La noche pasó, tensa y alegre a la
vez y, al amanecer, volvimos hacia la explanada donde estuvo el campamento
sarraceno; los vigías que dejamos nos dijeron que no se había oído ni visto
movimiento alguno; con la luz de la mañana, mandamos una patrulla para que, a
caballo, inspeccionase la ruta hacia Abila y nos informase, después, de lo que
hubiera visto.
Contamos más de cien cadáveres
tendidos sobre la tierra, a los que había que añadir los que habían caído
cuando ellos nos atacaron el día anterior; más de la mitad de nuestros enemigos
habían muerto o estaban desangrándose ante nosotros; casi no nos podíamos creer
que hubiéramos salido con bien de aquel peligro; cuando regresaron los
compañeros que habían marchado de reconocimiento nos contaron que toda la ruta
hacia la ciudad se encontraba sembrada de cadáveres; por lo visto, los de Ojos
Albos y Blasconceles habían visto las llamas y alertados, salieron hacia la
zona de Sillas Jineta y del río Voltoya donde dieron buena cuenta de aquella
tropa que tanto nos había aterrorizado.
Busqué con la mirada al bueno de
Martín, pero por más que miré no le vi por lado alguno; pregunté por él, nadie
lo había visto desde que regresamos a la iglesia, por la noche, después de
haber saqueado el campamento moro; no me gustaba aquello y, al galope, volví
hacia la iglesia, allí tampoco estaba, nadie lo había visto; miré en la sacristía, le llamé a voces, corrí de un lado para otro…

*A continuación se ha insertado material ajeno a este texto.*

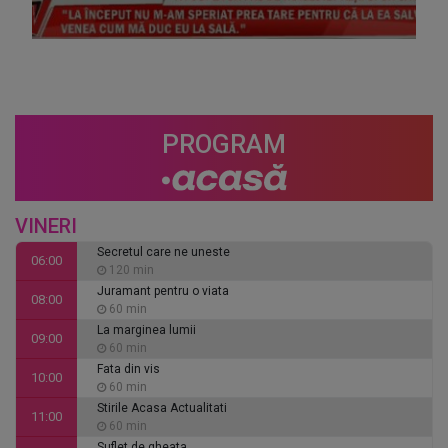
PROGRAM
VINERI
Secretul care ne uneste
06:00
120 min
Juramant pentru o viata
08:00
60 min
La marginea lumii
09:00
60 min
Fata din vis
10:00
60 min
Stirile Acasa Actualitati
11:00
60 min
Suflet de gheata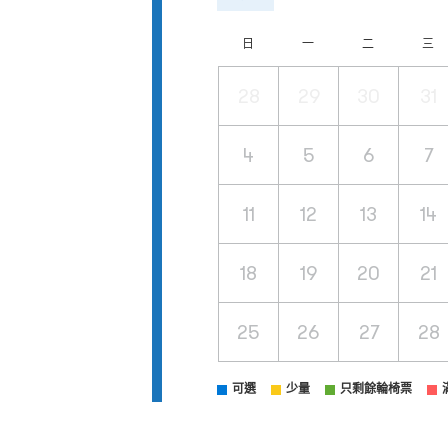
日
一
二
三
28
29
30
31
4
5
6
7
11
12
13
14
18
19
20
21
25
26
27
28
可選
少量
只剩餘輪椅票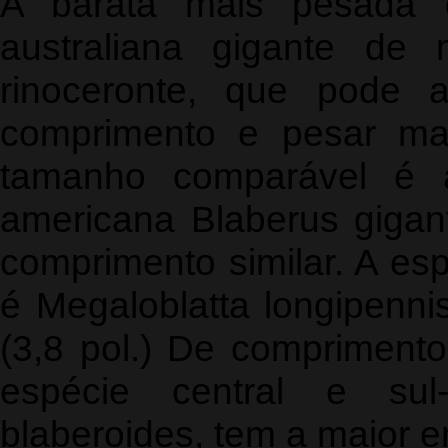
A barata mais pesada
australiana gigante de 
rinoceronte, que pode a
comprimento e pesar ma
tamanho comparável é a
americana Blaberus gigan
comprimento similar. A es
é Megaloblatta longipenni
(3,8 pol.) De compriment
espécie central e sul-
blaberoides, tem a maior 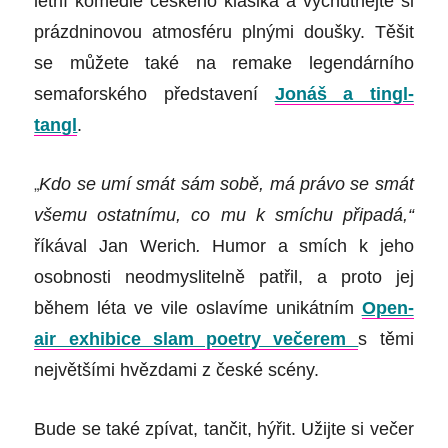
letní komedie českého klasika a vychutnejte si
prázdninovou atmosféru plnými doušky. Těšit
se můžete také na remake legendárního
semaforského představení
Jonáš a tingl-
tangl
.
„
Kdo se umí smát sám sobě, má právo se smát
všemu ostatnímu, co mu k smíchu připadá,“
říkával Jan Werich
.
Humor a smích k jeho
osobnosti neodmyslitelně patřil, a proto jej
během léta ve vile oslavíme unikátním
Open-
air exhibice slam poetry večerem
s těmi
největšími hvězdami z české scény.
Bude se také zpívat, tančit, hýřit. Užijte si večer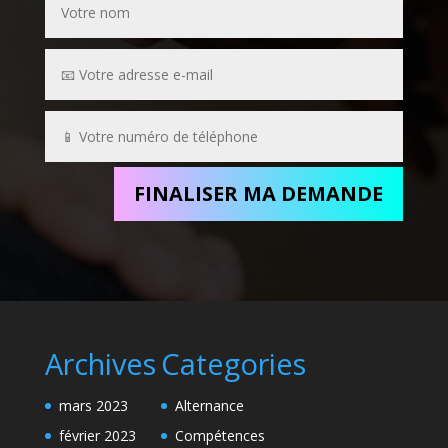
FINALISER MA DEMANDE
Archives
Categories
mars 2023
Alternance
février 2023
Compétences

pero nada; ni rastro de fraile…
Había desaparecido… como había
venido, se había ido, ¿dónde?
No encontramos nunca señales de él,
ni oímos noticias referentes a su persona; lo cierto es que no tuvimos, nunca
más, que hacer frente a ningún otro ataque de los moros; poco años después,
hacia el año de Nuestro Señor de 1085, nuestro rey, Alfonso VI conquistaba
Toledo, alejando el peligro moro de nosotros, para siempre; a partir de ahora
otros peligros nos acecharían, pero nunca más nos tendríamos que enfrentar al
Islam.
Recordaréis que había otro fray
Martín en San Mikel y otro en Ojos Albos, como lo hubo también en Blasconceles;
les pasó como a nosotros; en un momento dado, cuando el pueblo se asentó
definitivamente y dejó de peligrar su existencia… desaparecieron; fue un gran
misterio para nosotros del que nunca pudimos hallar la causa; pero jamás lo
olvidamos y siempre, en nuestros rezos, nos acordamos de él y agradecemos al
Señor su presencia entre nosotros, aunque fuese corta.